Le lendemain, temps couvert, averses... Amélie nous fait une petite dépression, mais tout est oublié lorsqu'elle goûte à une succulente noix de coco fraîchement tombée de l'arbre et ouverte par son Robinson. Encore marché une dizaine de bornes le long de la plage et visite de Mission Beach, très mignon. Nous avons pu constaté les dommages du cyclone Larry qui a ravagé la région au mois de mars dernier: arbres arrachés, cocotiers couchés et temps moisi.
Le soir, nous avons rencontré un couple de Français, Philippe et Poppie, qu'on avait quasiment déjà vu à Melbourne (amis communs, même soirées, bref, le monde est petit, surtout en Australie!). Petit cocktail bien sympathique au pub du coin et au dodo.
Le lendemain, départ pour la Rainforest à la recherche des cassoars, gros oiseaux de l'ère préhistorique s'apparentant aux émeus. Espèce menacée, ils sont très difficiles à voir. Les femelles mesurent jusqu'à 1,80m et les mâles, plus petits, incubent les oeufs et élèvent les petits.
Poppie et Philippe nous épargne 10 bornes à pied en nous déposant à l'entrée du parc national. Bon vent et good luck pour la suite! Peut-être à bientôt sur les routes de France ou d'ailleurs : )

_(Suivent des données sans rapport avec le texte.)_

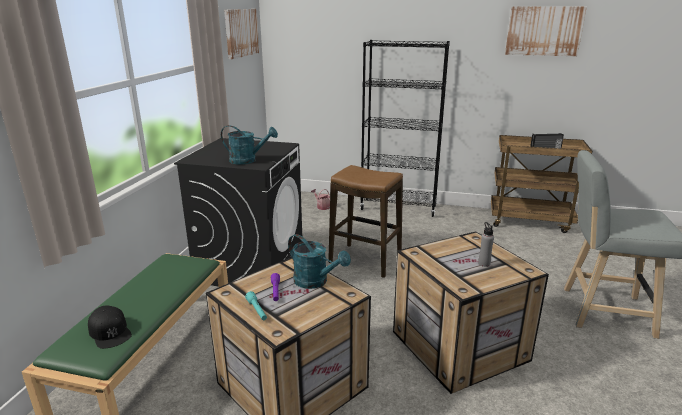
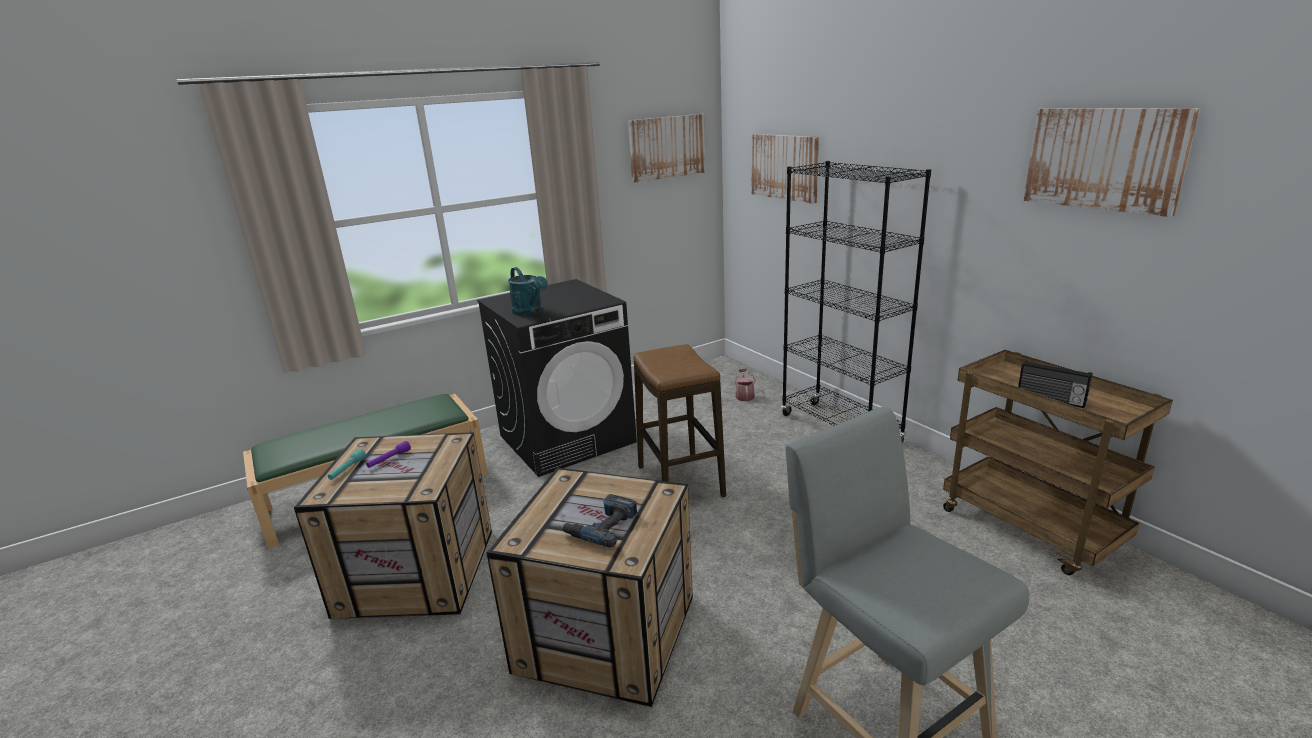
camera: 45 degrees right, 0 degrees up
(110, 332) = (305, 445): black cap -> none
(315, 282) = (429, 465): turquoise watering can -> none
(327, 46) = (785, 167): none -> picture
(484, 263) = (601, 526): grey bottle -> power drill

Nous avons fait une très belle ballade, même si nous n'avons pas vu l'ombre d'un cassoar. La végétation des forêts tropicales est luxuriante. Il faisait très chaud et humide, bref, les tropiques!
L'après-midi, nous avons profité d'une petite éclaircie pour nous baigner. A peine sortis de l'eau, nous avons vu un dauphin, c'était si beau : )
Le 16 juillet, le temps était censé s'améliorer et nous voulions passer encore une journée à Mission Beach, avant de nous diriger vers Cairns.
Au petit matin, on ouvre la tente, et là, c'est la consternation: il pleut, le ciel est couvert de gros nuages noirs... on décide de tailler la route. On défait la tente sous la pluie, on la sèche comme on peut dans l'abri-cuisine, on range nos sacs à l'arrache pour prendre le bus de 10h50... qui n'est arrivé qu'à 12h20!!!